だから、すべてを原発で!というのは、前にも書いた通り、一番避けるべき考え方です。
再生可能エネルギー発電の変動に対し、他の発電方式が柔軟に対応することで、全体の最適化を行うことが重要。
では、柔軟な対応を、原発が出来るか?
残念ながら、原発は「駄目な助っ人外国人の4番バッター」なのです。
起動や停止に時間はかかるし、稼働したら大出力を発生するが、調整は難しい。たまにホームランは打てるけど、右打ちや送りバントなどの、チームプレーは出来ません。
現時点では、チームや試合の状況を見ながら、柔軟なバッティングが出来る「優れた選手」は、火力発電なのです。
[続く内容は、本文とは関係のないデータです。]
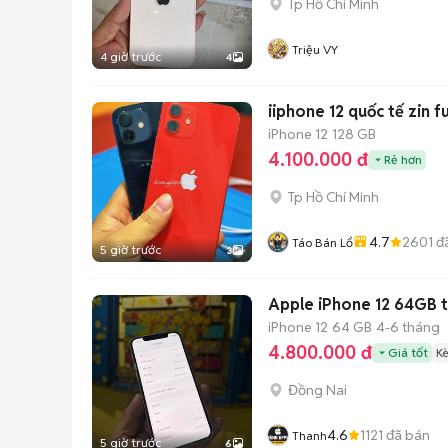
Tp Hồ Chí Minh
Triệu VY
4 giờ trước
4
iiphone 12 quốc tế zin fu
iPhone 12
128 GB
4.100.000 đ
Rẻ hơn
Tp Hồ Chí Minh
4.7
2601
đ
Táo Bán Lổ
5 giờ trước
3
A
iPhone 12
64 GB
4-6 tháng
4.800.000 đ
Giá tốt
K
Đồng Nai
4.6
1121
đã bán
Thanh
5 giờ trước
6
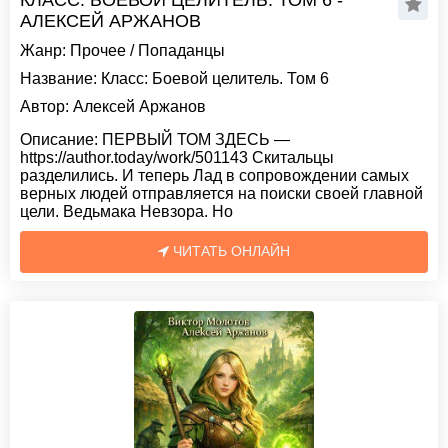
КЛАСС: БОЕВОЙ ЦЕЛИТЕЛЬ. ТОМ 6 -
АЛЕКСЕЙ АРЖАНОВ
Жанр:
Прочее
/
Попаданцы
Название:
Класс: Боевой целитель. Том 6
Автор:
Алексей Аржанов
Описание:
ПЕРВЫЙ ТОМ ЗДЕСЬ —
https://author.today/work/501143 Скитальцы
разделились. И теперь Лад в сопровождении самых
верных людей отправляется на поиски своей главной
цели. Ведьмака Невзора. Но
ЧИТАТЬ ОНЛАЙН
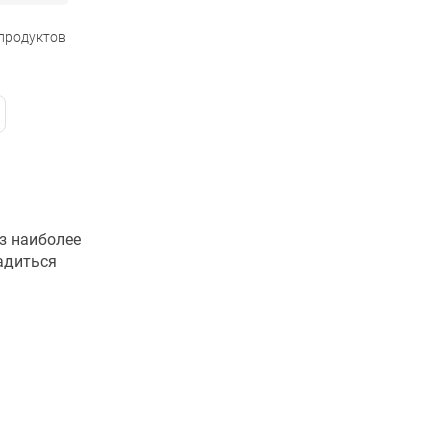
 продуктов
з наиболее
адиться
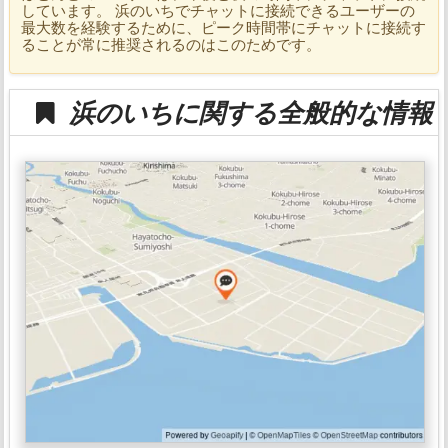
しています。 浜のいちでチャットに接続できるユーザーの
最大数を経験するために、ピーク時間帯にチャットに接続す
ることが常に推奨されるのはこのためです。
浜のいちに関する全般的な情報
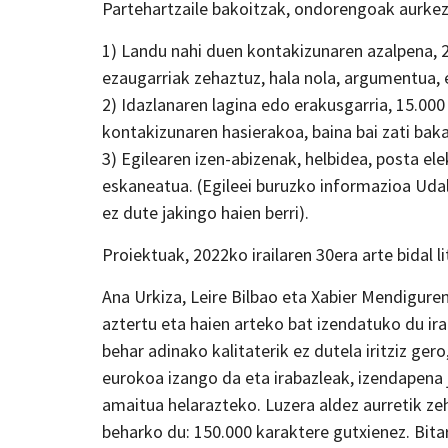
Partehartzaile bakoitzak, ondorengoak aurkez
1) Landu nahi duen kontakizunaren azalpena, 2
ezaugarriak zehaztuz, hala nola, argumentua, eg
2) Idazlanaren lagina edo erakusgarria, 15.000
kontakizunaren hasierakoa, baina bai zati bak
3) Egilearen izen-abizenak, helbidea, posta el
eskaneatua. (Egileei buruzko informazioa Uda
ez dute jakingo haien berri).
Proiektuak, 2022ko irailaren 30era arte bidal
Ana Urkiza, Leire Bilbao eta Xabier Mendigur
aztertu eta haien arteko bat izendatuko du ir
behar adinako kalitaterik ez dutela iritziz ge
eurokoa izango da eta irabazleak, izendapena 
amaitua helarazteko. Luzera aldez aurretik zeh
beharko du: 150.000 karaktere gutxienez. Bita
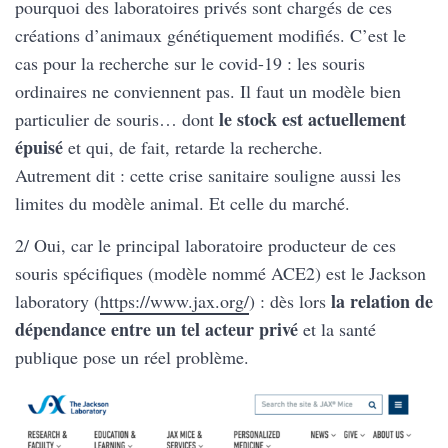
pourquoi des laboratoires privés sont chargés de ces
créations d’animaux génétiquement modifiés. C’est le
cas pour la recherche sur le covid-19 : les souris
ordinaires ne conviennent pas. Il faut un modèle bien
le stock est actuellement
particulier de souris… dont
épuisé
et qui, de fait, retarde la recherche.
Autrement dit : cette crise sanitaire souligne aussi les
limites du modèle animal. Et celle du marché.
2/ Oui, car le principal laboratoire producteur de ces
souris spécifiques (modèle nommé ACE2) est le Jackson
la relation de
laboratory (
https://www.jax.org/
) : dès lors
dépendance entre un tel acteur privé
et la santé
publique pose un réel problème.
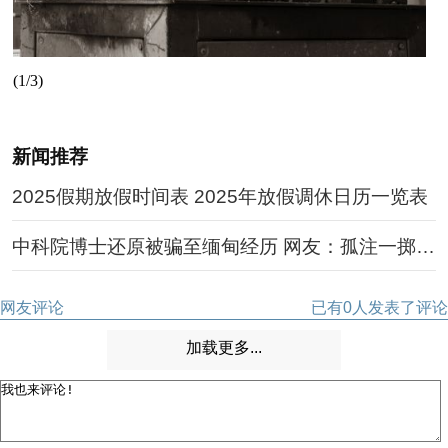
(1/3)
(2
新闻推荐
2025假期放假时间表 2025年放假调休日历一览表
中科院博士还原被骗至缅甸经历 网友：孤注一掷现
实版
网友评论
已有
0
人发表了评论
加载更多...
燃料費がかかるという理由で、火力発電を電力会社は嫌いますが、「発電能力が変動する再生可能エネルギー + 柔軟な対応が出来る火力発電」が最強の組み合わせ。
当然、CO2排出量を減らすため、将来的には火力発電も減らし、再生可能エネルギーの比率を高めるべきでしょう。
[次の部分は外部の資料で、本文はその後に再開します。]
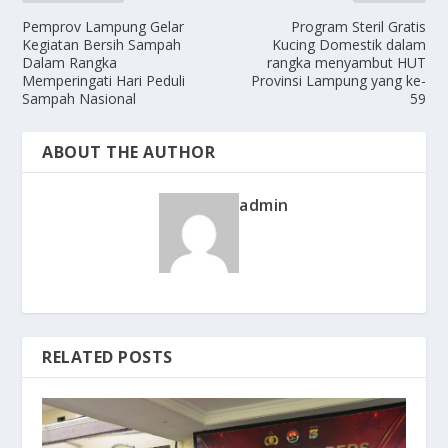
Pemprov Lampung Gelar
Program Steril Gratis
Kegiatan Bersih Sampah
Kucing Domestik dalam
Dalam Rangka
rangka menyambut HUT
Memperingati Hari Peduli
Provinsi Lampung yang ke-
Sampah Nasional
59
ABOUT THE AUTHOR
admin
RELATED POSTS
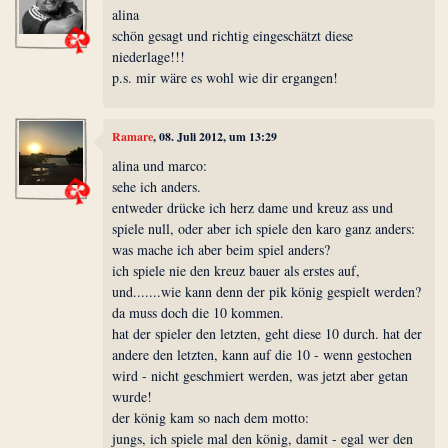
alina
schön gesagt und richtig eingeschätzt diese
niederlage!!!
p.s. mir wäre es wohl wie dir ergangen!
Ramare
, 08. Juli 2012, um 13:29
alina und marco:
sehe ich anders.
entweder drücke ich herz dame und kreuz ass und
spiele null, oder aber ich spiele den karo ganz anders:
was mache ich aber beim spiel anders?
ich spiele nie den kreuz bauer als erstes auf,
und.......wie kann denn der pik könig gespielt werden?
da muss doch die 10 kommen.
hat der spieler den letzten, geht diese 10 durch. hat der
andere den letzten, kann auf die 10 - wenn gestochen
wird - nicht geschmiert werden, was jetzt aber getan
wurde!
der könig kam so nach dem motto:
jungs, ich spiele mal den könig, damit - egal wer den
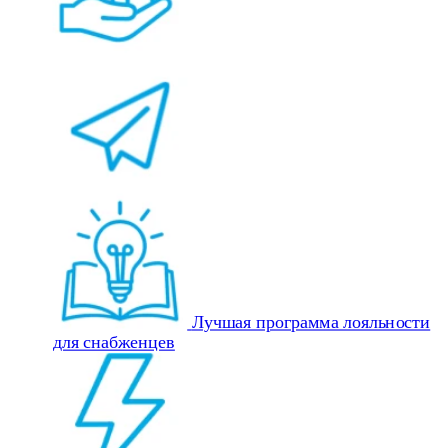
Лучшая программа лояльности
для снабженцев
再生可能エネルギーへの費用負担は納得できても、原発支援はありえない
2011年3月に、東日本大震災が発生し、全国の原発は停止。
九州電力でも、2012年から2014年までの3年間、玄海原発、川内原発の発電電力量は、ゼロになりました。
しかし、その3年間でさえ、私を含めて、九州の人間は無事に暮らせたのです。
2017年度の九州電力における電源構成は、以下の通り。
- 原子力:16%
- 火力:63%(LNG:31%、石炭:29%、石油:3%)
- 水力:4%
- FIT(再生可能エネルギーの固定価格買取制度)電気:11%
- 再生可能エネルギー(FIT電気以外):5%
- その他:1%
FIT電気に「停止要請」するのではなく、それを更に推進することで、原子力発電を無くすことを、私たちは目指すべきです。
残念ながら、火力発電の燃料費、FIT電気を調達する費用の一部は、私たちが支払う電気代にも反映されます。
しかし、廃炉まで含めた、いつ終わるかも知れない原発の費用負担を、子供や孫に押し付けることができるでしょうか。
一時的に増える負担を我慢してでも、今こそ「原発廃止」を訴える時です。